Padahal, sambung Yuli, kaum LGBT merupakan warga Indonesia yang juga memiliki hak perlindungan dari negara.
Hal itu menguatkan laporan UNDP mengenai kondisi LGBT di Indonesia.
Dalam ringkasan laporan UNDP disebutkan, perundang-undangan nasional umumnya tidak mengenali atau mendukung hak-hak kaum LGBT. Bahkan, tidak ada undang-undang anti-diskriminasi yang spesifik yang berkaitan dengan orientasi seksual atau identitas gender (SOGI).
Berdasarkan kondisi itu, Dede Utomo, aktivis LGBT, menyampaikan beberapa rekomendasi kepada pemerintah Indonesia.
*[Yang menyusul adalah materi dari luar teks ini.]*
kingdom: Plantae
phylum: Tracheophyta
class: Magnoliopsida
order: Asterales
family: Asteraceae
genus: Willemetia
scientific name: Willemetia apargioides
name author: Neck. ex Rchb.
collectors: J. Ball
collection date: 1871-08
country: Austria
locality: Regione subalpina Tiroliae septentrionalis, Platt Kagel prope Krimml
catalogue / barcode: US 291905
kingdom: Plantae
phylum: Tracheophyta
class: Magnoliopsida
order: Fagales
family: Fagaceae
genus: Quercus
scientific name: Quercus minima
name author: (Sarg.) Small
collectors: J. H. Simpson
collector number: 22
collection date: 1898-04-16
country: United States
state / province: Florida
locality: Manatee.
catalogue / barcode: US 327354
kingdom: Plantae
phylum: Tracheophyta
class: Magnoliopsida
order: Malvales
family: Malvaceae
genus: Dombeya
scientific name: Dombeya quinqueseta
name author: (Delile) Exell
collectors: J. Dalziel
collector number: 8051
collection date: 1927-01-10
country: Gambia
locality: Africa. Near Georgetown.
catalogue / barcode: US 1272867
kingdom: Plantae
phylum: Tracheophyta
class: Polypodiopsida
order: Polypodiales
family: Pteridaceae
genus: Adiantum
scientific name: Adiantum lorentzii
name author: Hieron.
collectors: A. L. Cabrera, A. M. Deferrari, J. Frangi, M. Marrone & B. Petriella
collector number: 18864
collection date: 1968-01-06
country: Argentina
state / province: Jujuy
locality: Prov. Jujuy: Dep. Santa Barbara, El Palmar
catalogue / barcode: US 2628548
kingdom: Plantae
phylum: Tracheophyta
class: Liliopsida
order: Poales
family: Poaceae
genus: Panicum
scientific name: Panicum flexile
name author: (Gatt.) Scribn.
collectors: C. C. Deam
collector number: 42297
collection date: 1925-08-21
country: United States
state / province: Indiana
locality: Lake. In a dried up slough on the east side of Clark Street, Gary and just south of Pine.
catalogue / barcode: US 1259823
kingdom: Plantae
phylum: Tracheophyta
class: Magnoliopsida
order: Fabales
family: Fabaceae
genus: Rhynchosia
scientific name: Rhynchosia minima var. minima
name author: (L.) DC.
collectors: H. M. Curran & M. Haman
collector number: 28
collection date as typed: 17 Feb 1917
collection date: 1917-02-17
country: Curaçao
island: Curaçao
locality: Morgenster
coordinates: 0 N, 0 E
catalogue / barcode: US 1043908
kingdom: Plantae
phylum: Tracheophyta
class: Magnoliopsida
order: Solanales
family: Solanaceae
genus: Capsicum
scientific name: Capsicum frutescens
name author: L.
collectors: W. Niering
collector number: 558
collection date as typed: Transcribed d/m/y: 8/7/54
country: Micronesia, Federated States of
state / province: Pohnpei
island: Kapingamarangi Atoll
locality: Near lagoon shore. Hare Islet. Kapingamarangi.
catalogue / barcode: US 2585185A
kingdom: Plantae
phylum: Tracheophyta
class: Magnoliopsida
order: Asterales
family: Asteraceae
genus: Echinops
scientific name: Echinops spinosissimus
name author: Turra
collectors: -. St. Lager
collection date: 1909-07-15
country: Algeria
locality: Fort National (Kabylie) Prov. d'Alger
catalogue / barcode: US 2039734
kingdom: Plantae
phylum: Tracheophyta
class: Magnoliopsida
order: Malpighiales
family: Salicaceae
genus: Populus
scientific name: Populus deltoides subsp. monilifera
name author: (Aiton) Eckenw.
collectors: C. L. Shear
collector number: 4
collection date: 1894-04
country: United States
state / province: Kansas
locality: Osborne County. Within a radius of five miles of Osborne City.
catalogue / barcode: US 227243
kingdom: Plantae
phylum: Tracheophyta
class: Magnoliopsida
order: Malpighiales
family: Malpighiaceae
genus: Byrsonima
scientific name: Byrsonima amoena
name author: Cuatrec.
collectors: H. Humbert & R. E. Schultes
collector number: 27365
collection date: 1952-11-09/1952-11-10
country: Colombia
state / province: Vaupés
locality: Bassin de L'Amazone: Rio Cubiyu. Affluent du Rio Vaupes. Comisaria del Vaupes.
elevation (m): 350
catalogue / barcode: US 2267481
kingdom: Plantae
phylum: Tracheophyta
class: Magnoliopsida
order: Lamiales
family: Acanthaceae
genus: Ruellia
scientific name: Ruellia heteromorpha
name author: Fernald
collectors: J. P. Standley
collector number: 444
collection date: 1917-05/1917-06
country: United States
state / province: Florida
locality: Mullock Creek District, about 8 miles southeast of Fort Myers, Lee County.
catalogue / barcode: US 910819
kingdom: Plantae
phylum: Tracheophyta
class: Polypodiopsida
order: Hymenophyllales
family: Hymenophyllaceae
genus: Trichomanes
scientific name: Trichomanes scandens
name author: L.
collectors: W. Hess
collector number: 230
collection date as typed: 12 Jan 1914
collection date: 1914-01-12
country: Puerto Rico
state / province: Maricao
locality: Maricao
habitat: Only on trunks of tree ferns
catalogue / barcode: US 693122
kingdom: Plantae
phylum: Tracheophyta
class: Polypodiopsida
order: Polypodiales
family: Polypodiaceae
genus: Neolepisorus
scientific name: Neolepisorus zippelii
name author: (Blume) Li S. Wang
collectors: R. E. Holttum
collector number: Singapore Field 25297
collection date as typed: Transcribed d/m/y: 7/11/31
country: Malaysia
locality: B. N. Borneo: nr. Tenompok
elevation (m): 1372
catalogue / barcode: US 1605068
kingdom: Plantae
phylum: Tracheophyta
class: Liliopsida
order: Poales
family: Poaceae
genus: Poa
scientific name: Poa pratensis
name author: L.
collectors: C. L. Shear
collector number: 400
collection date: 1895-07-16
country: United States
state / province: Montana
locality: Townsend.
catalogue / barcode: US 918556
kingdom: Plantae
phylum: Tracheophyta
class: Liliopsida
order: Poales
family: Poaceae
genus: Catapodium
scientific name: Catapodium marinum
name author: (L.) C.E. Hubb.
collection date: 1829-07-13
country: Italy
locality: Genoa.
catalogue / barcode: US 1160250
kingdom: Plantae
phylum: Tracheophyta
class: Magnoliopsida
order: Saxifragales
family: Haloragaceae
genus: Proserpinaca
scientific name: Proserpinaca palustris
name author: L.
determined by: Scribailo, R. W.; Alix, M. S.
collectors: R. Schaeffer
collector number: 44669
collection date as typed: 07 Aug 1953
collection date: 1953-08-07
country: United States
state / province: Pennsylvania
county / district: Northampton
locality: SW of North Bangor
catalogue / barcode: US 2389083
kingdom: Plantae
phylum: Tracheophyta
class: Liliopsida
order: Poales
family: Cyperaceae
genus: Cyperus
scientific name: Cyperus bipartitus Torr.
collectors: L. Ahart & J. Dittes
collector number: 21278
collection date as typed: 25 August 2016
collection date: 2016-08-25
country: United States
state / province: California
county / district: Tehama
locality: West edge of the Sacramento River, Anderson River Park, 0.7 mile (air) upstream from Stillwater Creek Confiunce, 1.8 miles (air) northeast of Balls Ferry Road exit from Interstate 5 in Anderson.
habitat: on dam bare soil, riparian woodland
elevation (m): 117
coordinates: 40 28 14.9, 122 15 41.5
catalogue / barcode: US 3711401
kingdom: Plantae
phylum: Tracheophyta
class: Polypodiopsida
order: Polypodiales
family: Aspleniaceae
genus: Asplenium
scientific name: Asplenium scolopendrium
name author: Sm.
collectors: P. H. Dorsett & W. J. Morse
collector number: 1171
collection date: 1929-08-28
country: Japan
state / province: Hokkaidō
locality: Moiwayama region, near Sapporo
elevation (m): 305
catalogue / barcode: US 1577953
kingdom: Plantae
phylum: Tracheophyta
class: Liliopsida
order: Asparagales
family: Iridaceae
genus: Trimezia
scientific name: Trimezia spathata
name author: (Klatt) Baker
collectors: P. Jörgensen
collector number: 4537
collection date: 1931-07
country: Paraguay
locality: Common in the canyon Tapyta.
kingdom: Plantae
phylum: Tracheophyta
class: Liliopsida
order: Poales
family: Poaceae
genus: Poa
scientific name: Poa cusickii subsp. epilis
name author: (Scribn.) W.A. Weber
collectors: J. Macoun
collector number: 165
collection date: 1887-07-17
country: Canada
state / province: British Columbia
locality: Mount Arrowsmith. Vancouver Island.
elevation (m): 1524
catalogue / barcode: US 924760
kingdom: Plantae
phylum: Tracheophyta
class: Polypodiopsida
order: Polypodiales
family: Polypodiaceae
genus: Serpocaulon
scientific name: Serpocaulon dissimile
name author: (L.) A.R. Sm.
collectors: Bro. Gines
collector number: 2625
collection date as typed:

"Pemerintah Indonesia harus mengakui keberadaan LGBT yang juga adalah warga negara Indonesia. Diskriminasi muncul karena tidak ada peran negara. Kemudian, undang-undang yang bersifat diskriminatif terhadap keberadaan kaum LGBT harus direvisi," kata Dede.
.
.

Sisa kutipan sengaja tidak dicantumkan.